In-situ investigation of thermal instabilities and solid state dewetting in polycrystalline platinum thin films via confocal laser microscopy

Abstract

Solid state dewetting and the subsequent morphological changes for platinum thin films grown on zinc oxide (ZnO) buffered (001) silicon substrates (Pt/ZnO/SiO2/(001)Si system) is investigated under vacuum conditions via a custom-designed confocal laser microscope coupled with a laser heating system. Live imaging of thin film dewetting under a range of heating and quenching vacuum ambients reveals events including hillock formation, hole formation, and hole growth that lead to formation of a network of Pt ligaments, break up of Pt ligaments to individual islands and subsequent Pt islands shape reformation, in chronological fashion. These findings are corroborated by ex-situ materials characterization and quantitative electron microscopy analysis.

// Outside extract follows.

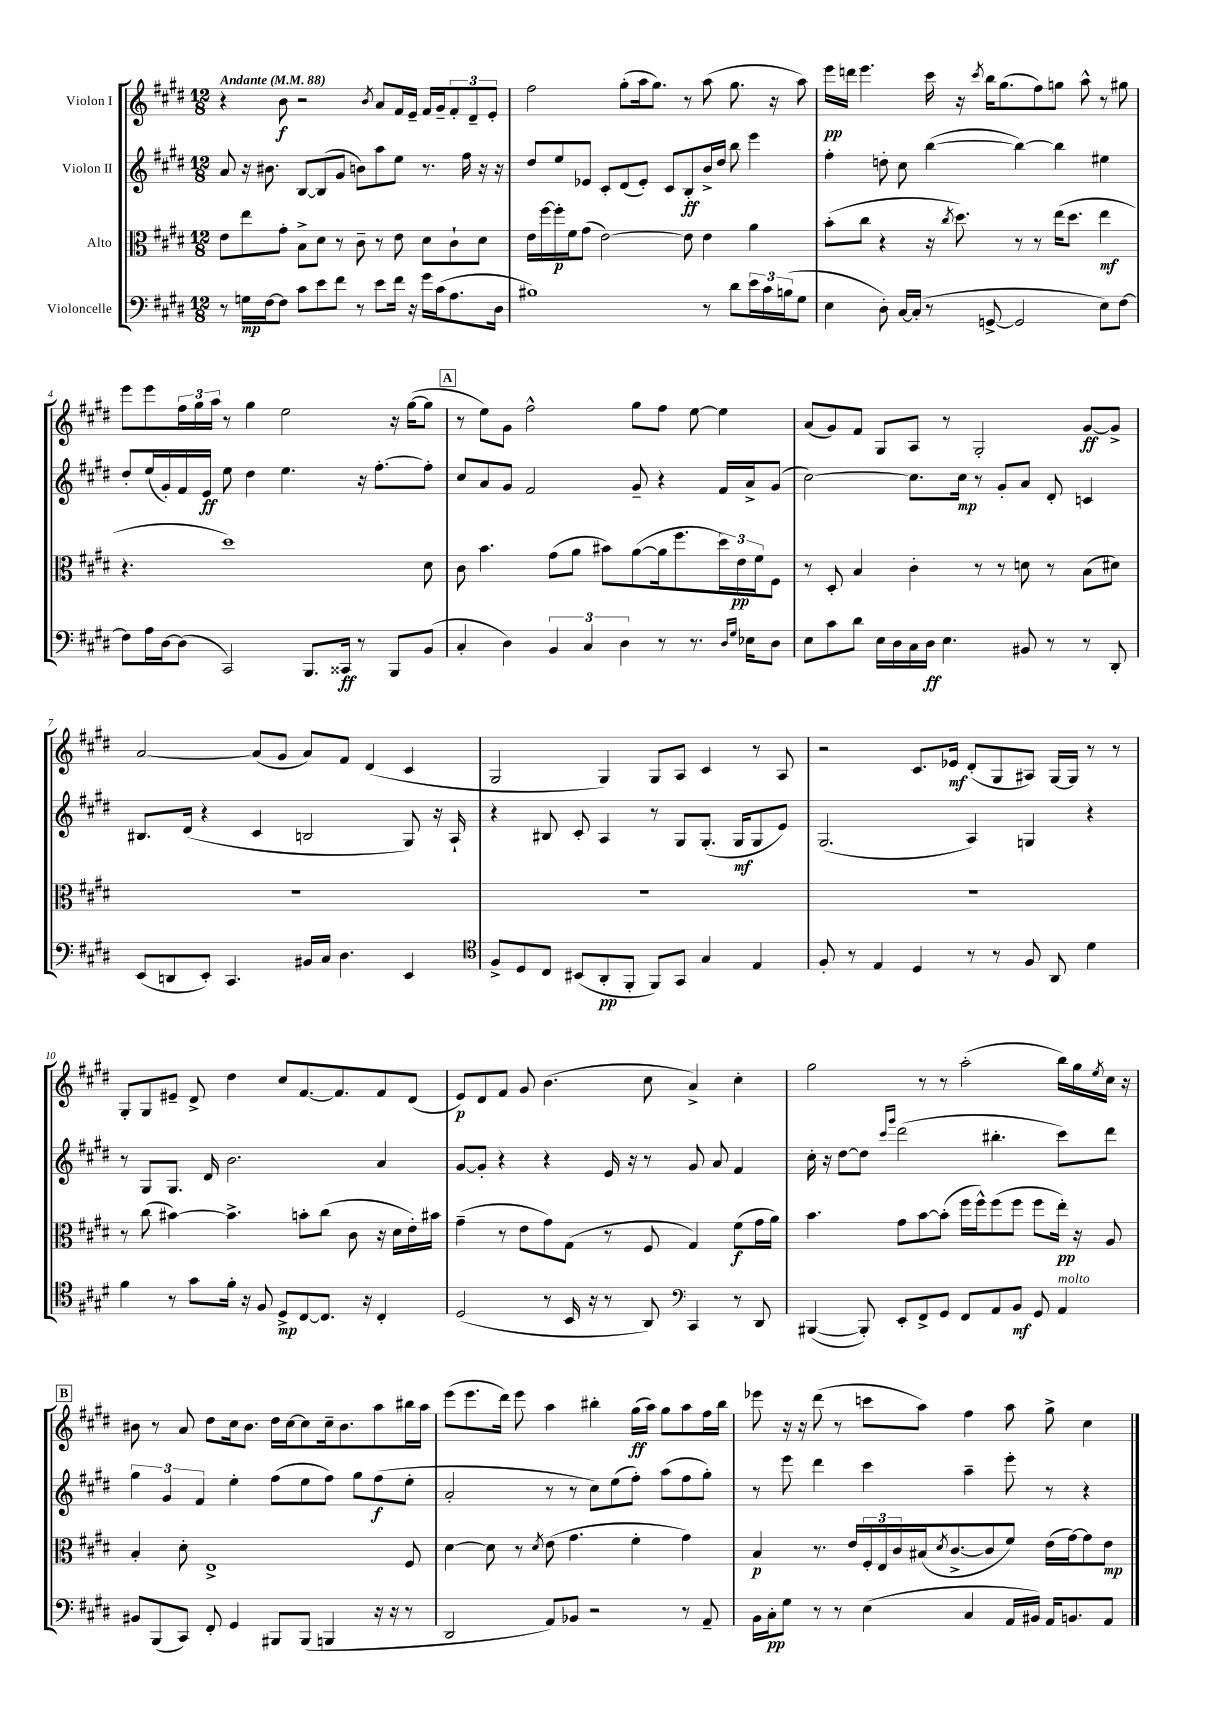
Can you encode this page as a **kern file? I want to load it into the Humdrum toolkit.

A secondary hole formation via blistering before film rupture is revealed to be the critical stage, after which a rapid dewetting catastrophe occurs. This process is instantaneous and cannot be captured by ex-situ methods. Finally, an intermetallic phase forms at 900 °C and alters the morphology of Pt islands, suggesting a practical limit to the thermal environments that may be used for these platinized silicon wafers in vacuum conditions.